There's no need to run an external script to accomplish what you want. It can be done completely within a short AWK script.
awk 'FNR == NR {arr[$1] = $2 " " $3; next} {print; for (lookup in arr) {if ($0 ~ lookup) {split(arr[lookup], a); print "Here I want to add " a[1] " and " a[2]}}}' File1 File2
Explanation:
FNR == NR {arr[$1] = $2 " " $3; next} - Loop through the first file and save all the values in an array indexed by the first column. The record number equals the file record number for the first file.

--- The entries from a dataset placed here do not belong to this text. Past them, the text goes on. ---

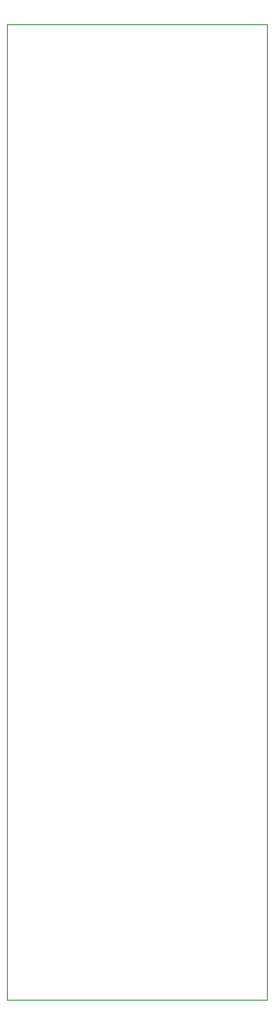
<source format=gm1>
G04 #@! TF.GenerationSoftware,KiCad,Pcbnew,5.0.2-bee76a0~70~ubuntu16.04.1*
G04 #@! TF.CreationDate,2019-06-04T18:12:27-07:00*
G04 #@! TF.ProjectId,sunrise-board,73756e72-6973-4652-9d62-6f6172642e6b,v1*
G04 #@! TF.SameCoordinates,Original*
G04 #@! TF.FileFunction,Profile,NP*
%FSLAX46Y46*%
G04 Gerber Fmt 4.6, Leading zero omitted, Abs format (unit mm)*
G04 Created by KiCad (PCBNEW 5.0.2-bee76a0~70~ubuntu16.04.1) date Tue 04 Jun 2019 06:12:27 PM PDT*
%MOMM*%
%LPD*%
G01*
G04 APERTURE LIST*
%ADD10C,0.025400*%
G04 APERTURE END LIST*
D10*
X151130000Y-144780000D02*
X125730000Y-144780000D01*
X125730000Y-49530000D02*
X151130000Y-49530000D01*
X125730000Y-49530000D02*
X125730000Y-144780000D01*
X151130000Y-49530000D02*
X151130000Y-144780000D01*
M02*

</source>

print - Print every input line.
for (lookup in arr) {if ($0 ~ lookup) { - Loop through each of the array indices and see if the input line matches.
split(arr[lookup], a) - Split the value stored at the matched index into a temporary array.
print "Here I want to add " a[1] " and " a[2] - Print some text using the two values resulting from the split.